Kim’s saber-rattling looks like a prolonged childish tantrum

In this March 13 photo, taken during a tank competition between different units, Kim Jong-un looks at the camera, not in the direction the tank is moving. Image/ Rodong Sinmun

With Kim Jong-un now walking a path of military escalation, defense experts in South Korea and the United States are assessing the impact on their security. Kim’s frequent inspections of North Korean military facilities and defense industry sites – 11 times this year alone, according to my count from the Rodong Sinmun – suggest an effort to sustain an atmosphere of tension on the peninsula.

As we watch this more closely, however, we find themselves shifting to the assumption that, rather than directly jeopardizing security, Kim’s actions represent a form of “provocative agitation.” Its main aim is not to threaten the outside, but to appease sentiment within North Korea and entice economic assistance.

To make that point, we should review the recent history of Kim’s rule. 

In 2017, when then-US President Donald Trump vowed to “destroy” North Korea and pushed through tough UN sanctions, Kim sought a route to South Korea. This led to a summit with the South’s Moon Jae-in, who mistakenly believed Kim was willing to denuclearize.

Kim fueled Moon’s mistaken belief by inviting him to Pyongyang. There, in a speech at the May Day Stadium before 100,000 people, Moon declared, “There will be no more war on the Korean peninsula. A new era of peace has opened. Let us pledge to transform our beautiful land from Baekdu to Halla into a permanent foundation of peace without nuclear weapons and nuclear threats, to be inherited by future generations.” 

Kim’s justification for any military build-up evaporated into thin air that day. Though not officially confirmed or reported, North Koreans most likely believed the South Koreans were providing assistance. 

“People in Pyongyang assumed that a president visiting from the wealthier Korea wouldn’t come empty-handed,” said Choi, 56, who defected south this time last year. “People likely believed there was a considerable amount of financial aid.” 

In fact, they were wrong. South Korea did not provide cash assistance. Kim may have expected it, but it never materialized. All Kim got was a message of peace. Infuriated, he took to provocations again and dramatically demolished the inter-Korean liaison office building in Kaesong.

On May 4, 2019, he launched two new KN-23 short-range ballistic missiles which involved 240-millimeter and 300-mm multiple rocket launcher systems. The launches, which came after an 18-month hiatus, violated a UN Security Council resolution banning launches using ballistic missile technology as well as the inter-Korea “September 19 Pyongyang Declaration, which called for the cessation of all hostile acts in all domains. Five days later, North Korea fired two more KN-23 missiles.

On July 25, 2019, Kim directly supervised more missile launches, citing concerns about South Korea’s introduction of F-35A stealth fighter jets and the upcoming joint South Korea-US military exercises scheduled for August. At this event, Kim threatened Moon by stating, “South Korean authorities should recognize the danger of the situation in advance and refrain from self-destructive actions such as introducing the latest weapons or conducting military exercises. Do not make the mistake of ignoring today’s Pyongyang warning.”

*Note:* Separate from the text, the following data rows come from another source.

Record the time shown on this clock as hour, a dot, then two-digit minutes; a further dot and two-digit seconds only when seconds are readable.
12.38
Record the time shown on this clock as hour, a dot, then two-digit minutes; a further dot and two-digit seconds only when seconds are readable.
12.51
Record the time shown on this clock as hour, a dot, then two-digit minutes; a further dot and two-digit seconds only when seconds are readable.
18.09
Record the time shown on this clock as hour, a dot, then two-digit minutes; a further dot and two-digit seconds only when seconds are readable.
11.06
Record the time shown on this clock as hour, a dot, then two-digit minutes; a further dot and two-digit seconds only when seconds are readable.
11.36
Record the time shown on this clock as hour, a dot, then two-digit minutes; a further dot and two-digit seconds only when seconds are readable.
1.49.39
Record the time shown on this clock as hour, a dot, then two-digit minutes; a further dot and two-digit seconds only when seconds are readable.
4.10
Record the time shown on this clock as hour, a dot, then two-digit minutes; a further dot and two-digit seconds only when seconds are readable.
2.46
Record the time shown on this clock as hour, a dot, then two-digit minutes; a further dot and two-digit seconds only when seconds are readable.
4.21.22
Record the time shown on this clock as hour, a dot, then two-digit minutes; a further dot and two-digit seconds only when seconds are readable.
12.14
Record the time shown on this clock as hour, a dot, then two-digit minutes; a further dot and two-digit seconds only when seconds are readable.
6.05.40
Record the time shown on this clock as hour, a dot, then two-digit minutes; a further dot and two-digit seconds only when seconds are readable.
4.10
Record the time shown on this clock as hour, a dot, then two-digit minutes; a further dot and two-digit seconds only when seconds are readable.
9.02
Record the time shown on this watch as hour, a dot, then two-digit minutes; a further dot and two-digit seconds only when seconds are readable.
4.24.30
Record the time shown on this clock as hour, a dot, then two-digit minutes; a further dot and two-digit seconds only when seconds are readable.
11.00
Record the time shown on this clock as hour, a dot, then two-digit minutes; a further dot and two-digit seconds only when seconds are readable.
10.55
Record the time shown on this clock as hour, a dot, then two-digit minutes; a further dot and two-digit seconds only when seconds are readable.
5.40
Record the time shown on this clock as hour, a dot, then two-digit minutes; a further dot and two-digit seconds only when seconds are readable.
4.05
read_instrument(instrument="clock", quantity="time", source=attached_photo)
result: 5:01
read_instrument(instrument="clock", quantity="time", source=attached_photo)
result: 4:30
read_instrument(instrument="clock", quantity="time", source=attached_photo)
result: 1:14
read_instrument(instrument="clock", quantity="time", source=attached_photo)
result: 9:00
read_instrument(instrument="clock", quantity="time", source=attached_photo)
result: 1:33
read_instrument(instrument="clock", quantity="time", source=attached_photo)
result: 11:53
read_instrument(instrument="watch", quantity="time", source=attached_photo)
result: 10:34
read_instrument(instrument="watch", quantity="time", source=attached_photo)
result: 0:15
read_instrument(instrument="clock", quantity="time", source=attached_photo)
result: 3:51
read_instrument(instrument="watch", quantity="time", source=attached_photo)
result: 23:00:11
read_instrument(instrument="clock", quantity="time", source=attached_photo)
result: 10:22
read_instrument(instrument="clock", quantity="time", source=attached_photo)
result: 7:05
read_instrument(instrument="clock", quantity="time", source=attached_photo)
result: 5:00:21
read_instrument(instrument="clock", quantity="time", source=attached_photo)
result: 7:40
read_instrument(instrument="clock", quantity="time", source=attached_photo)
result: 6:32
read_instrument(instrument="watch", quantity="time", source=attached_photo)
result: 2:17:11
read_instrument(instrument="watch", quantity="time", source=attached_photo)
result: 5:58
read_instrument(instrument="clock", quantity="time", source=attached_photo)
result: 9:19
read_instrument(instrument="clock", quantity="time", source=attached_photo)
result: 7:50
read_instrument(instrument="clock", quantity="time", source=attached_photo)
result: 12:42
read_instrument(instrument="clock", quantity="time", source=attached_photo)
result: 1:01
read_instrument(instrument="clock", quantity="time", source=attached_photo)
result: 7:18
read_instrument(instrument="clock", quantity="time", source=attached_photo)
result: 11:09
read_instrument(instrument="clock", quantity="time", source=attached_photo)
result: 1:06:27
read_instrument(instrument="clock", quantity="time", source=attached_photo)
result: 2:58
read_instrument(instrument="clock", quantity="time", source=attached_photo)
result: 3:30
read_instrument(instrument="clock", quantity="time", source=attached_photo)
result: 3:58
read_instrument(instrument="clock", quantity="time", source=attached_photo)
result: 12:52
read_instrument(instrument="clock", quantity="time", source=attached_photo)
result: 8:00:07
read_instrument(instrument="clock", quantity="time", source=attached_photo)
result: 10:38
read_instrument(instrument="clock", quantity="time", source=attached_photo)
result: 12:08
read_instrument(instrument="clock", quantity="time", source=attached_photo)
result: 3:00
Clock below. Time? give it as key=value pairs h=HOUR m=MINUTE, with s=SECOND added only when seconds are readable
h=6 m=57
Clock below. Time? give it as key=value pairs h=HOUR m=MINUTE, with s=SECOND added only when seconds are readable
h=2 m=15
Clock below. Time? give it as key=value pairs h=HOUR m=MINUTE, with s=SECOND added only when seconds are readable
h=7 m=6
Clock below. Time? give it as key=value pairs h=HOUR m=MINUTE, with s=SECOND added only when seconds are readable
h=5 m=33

On August 10, 2019, he launched a new tactical surface-to-surface ballistic missile. In response, the South’s then-Director of National Security, Chung Eui-yong, led a video conference with government ministers at the presidential Blue House in Seoul. The next day, Kwon Jong-gun, the director of US affairs at the foreign minister in Pyongyang, dismissed South Korean leaders as “frightened dogs” and tried to reach out for direct talks with Washington

Four days later, on the eve of national liberation day, which is celebrated in both Koreas, the party’s Committee for the Peaceful Reunification of the Fatherland in Pyongyang issued a statement expressing its contempt for South Korea’s presidential office. 

“Laughing uproariously at oneself is the nature of a small-minded person,” it said. “How dare they recklessly insult us when we are right here, listening. South Korean authorities may find it amusing, but it is clear that they are incredibly laughable individuals. They should be the subject of ridicule for daring to speak so recklessly.”

Even Kim Yo-jong, Kim Jong-un’s sister who had been a guest at the Blue House in 2018, expressed dismay at the presidential office’s “incompetent thinking,” calling it a “perfect fool” and “frightened dog.”

Given this history, it is reasonable to view the current saber-rattling in the same context as part anger at not being given what he wants and part strategy to get it. 

“Kim Jong-un’s current military provocations are merely a continuation of the tantrum he had when he didn’t get the support he expected from former President Moon,” defector Choi said.

Kim’s personal posturing seems to back up this assumption. In recent photos of Kim driving a tank, he seems more conscious of the camera than of the tank he is supposed to be driving. When he turns up to inspect military units with his 11-year-old daughter, they don’t look that different. 

Appearing with her in this way at this time of heightened military tension suggests he doesn’t really believe things are that tense at all. This raises a question about his awareness of the impact of what he says and does. Indeed, it raises questions about his grip on reality.